* **Assignment**
Quote the text on the steps of a geothermal power plant below in full, word for word.

What Are The 5 Steps In Geothermal Power Plant?
Geothermal energy is thermal energy generated and stored in the Earth. It originates from the original formation of the planet and from radioactive decay of minerals. Geothermal energy can be accessed by drilling into the Earth’s crust to tap into pockets or reservoirs of steam and hot water. This geothermal fluid can reach temperatures over 600°F.
Geothermal power plants are facilities that utilize geothermal resources to generate electricity. They operate by extracting hot water or steam from geothermal reservoirs underground, bringing it to the surface, and using it to turn turbines which activate generators that produce electricity. The used geothermal fluid is then returned back into the reservoir to be reheated and reused in a closed loop system. Geothermal power plants provide constant baseload power that is not subject to market fluctuations like fossil fuels.
There are five main steps involved in the geothermal power generation process:
Step 1: Drilling Geothermal Wells
The first step in constructing a geothermal power plant is drilling geothermal wells to access the hot water or steam under the Earth’s surface. There are two main types of geothermal wells:
Production Wells
These are wells that are drilled into a geothermal reservoir to pump up geothermal fluids. They can be drilled vertically, directionally, or horizontally depending on the site. Production wells pump up hot water and/or steam that is then fed to the power plant.
Injection Wells
After the geothermal fluids are used to generate electricity, they are pumped back into the reservoir through injection wells. This helps recharge the reservoir and sustain the geothermal resource over long-term use. Injection wells are drilled in a pattern around production wells.

* **Record excerpts**
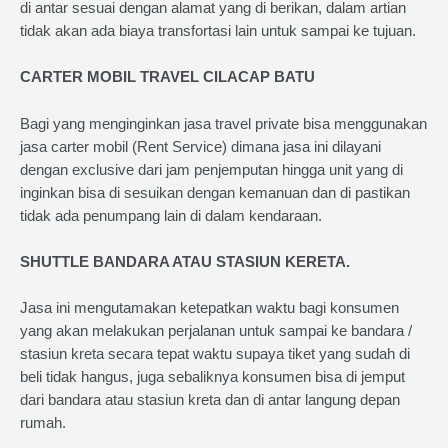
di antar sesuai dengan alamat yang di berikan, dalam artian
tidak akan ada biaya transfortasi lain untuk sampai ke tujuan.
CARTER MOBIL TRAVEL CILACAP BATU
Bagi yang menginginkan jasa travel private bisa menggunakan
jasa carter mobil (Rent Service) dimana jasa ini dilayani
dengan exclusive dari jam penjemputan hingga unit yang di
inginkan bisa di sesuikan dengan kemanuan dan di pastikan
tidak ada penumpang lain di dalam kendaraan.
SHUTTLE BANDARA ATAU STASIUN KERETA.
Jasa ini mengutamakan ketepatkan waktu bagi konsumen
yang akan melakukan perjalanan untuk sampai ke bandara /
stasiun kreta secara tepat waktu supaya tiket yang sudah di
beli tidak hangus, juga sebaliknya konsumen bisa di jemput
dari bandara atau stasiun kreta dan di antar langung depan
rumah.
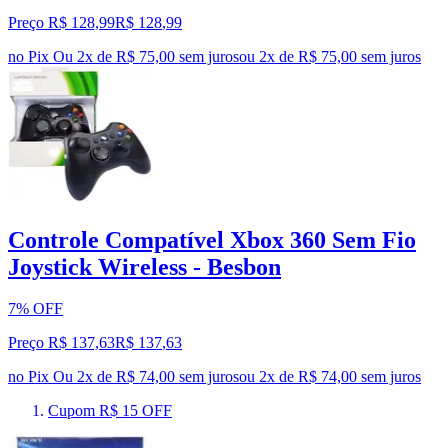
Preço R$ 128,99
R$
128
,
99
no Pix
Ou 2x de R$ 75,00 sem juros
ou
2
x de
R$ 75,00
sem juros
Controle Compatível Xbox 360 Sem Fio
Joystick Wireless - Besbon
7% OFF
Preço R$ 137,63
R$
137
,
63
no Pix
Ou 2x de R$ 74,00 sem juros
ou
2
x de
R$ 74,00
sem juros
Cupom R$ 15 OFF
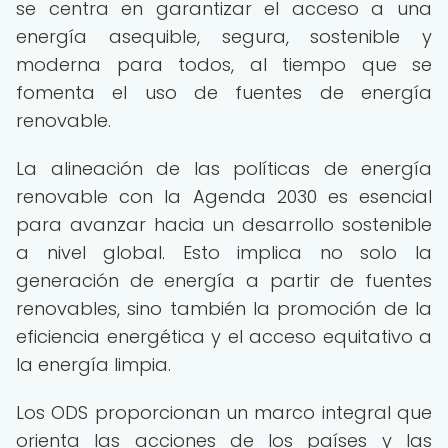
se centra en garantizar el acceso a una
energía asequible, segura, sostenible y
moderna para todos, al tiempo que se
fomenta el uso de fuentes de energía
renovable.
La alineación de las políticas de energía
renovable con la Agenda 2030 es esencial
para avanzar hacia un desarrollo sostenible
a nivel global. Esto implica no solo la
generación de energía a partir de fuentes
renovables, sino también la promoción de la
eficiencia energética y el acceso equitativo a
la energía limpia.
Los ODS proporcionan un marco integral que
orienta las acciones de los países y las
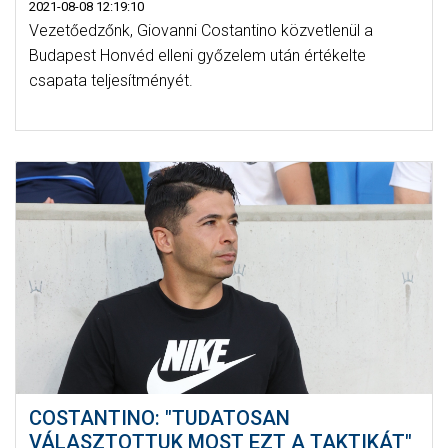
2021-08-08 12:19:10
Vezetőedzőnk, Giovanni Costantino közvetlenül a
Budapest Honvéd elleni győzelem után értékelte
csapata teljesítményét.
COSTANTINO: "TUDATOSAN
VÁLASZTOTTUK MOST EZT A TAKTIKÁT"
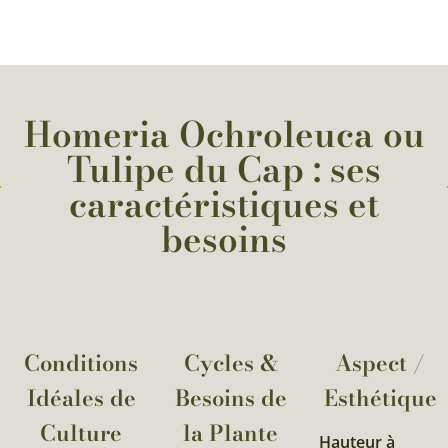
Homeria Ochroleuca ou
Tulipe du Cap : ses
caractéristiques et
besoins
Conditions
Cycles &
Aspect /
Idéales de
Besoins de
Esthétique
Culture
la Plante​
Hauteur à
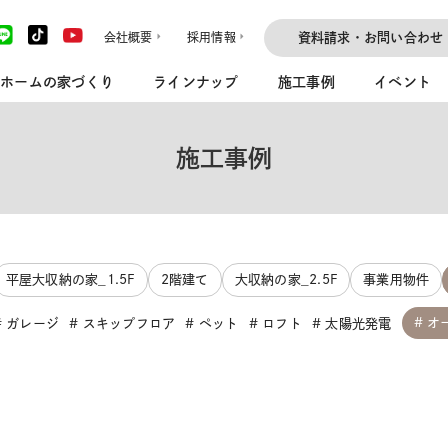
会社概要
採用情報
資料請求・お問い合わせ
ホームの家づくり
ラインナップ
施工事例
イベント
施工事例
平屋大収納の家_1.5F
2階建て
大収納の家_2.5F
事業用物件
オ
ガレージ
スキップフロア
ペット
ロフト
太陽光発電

* **Response below**
What Are The 5 Steps In Geothermal Power Plant?
Geothermal energy is thermal energy generated and stored in the Earth. It originates from the original formation of the planet and from radioactive decay of minerals. Geothermal energy can be accessed by drilling into the Earth’s crust to tap into pockets or reservoirs of steam and hot water. This geothermal fluid can reach temperatures over 600°F.
Geothermal power plants are facilities that utilize geothermal resources to generate electricity. They operate by extracting hot water or steam from geothermal reservoirs underground, bringing it to the surface, and using it to turn turbines which activate generators that produce electricity. The used geothermal fluid is then returned back into the reservoir to be reheated and reused in a closed loop system. Geothermal power plants provide constant baseload power that is not subject to market fluctuations like fossil fuels.
There are five main steps involved in the geothermal power generation process:
Step 1: Drilling Geothermal Wells
The first step in constructing a geothermal power plant is drilling geothermal wells to access the hot water or steam under the Earth’s surface. There are two main types of geothermal wells:
Production Wells
These are wells that are drilled into a geothermal reservoir to pump up geothermal fluids. They can be drilled vertically, directionally, or horizontally depending on the site. Production wells pump up hot water and/or steam that is then fed to the power plant.
Injection Wells
After the geothermal fluids are used to generate electricity, they are pumped back into the reservoir through injection wells. This helps recharge the reservoir and sustain the geothermal resource over long-term use. Injection wells are drilled in a pattern around production wells.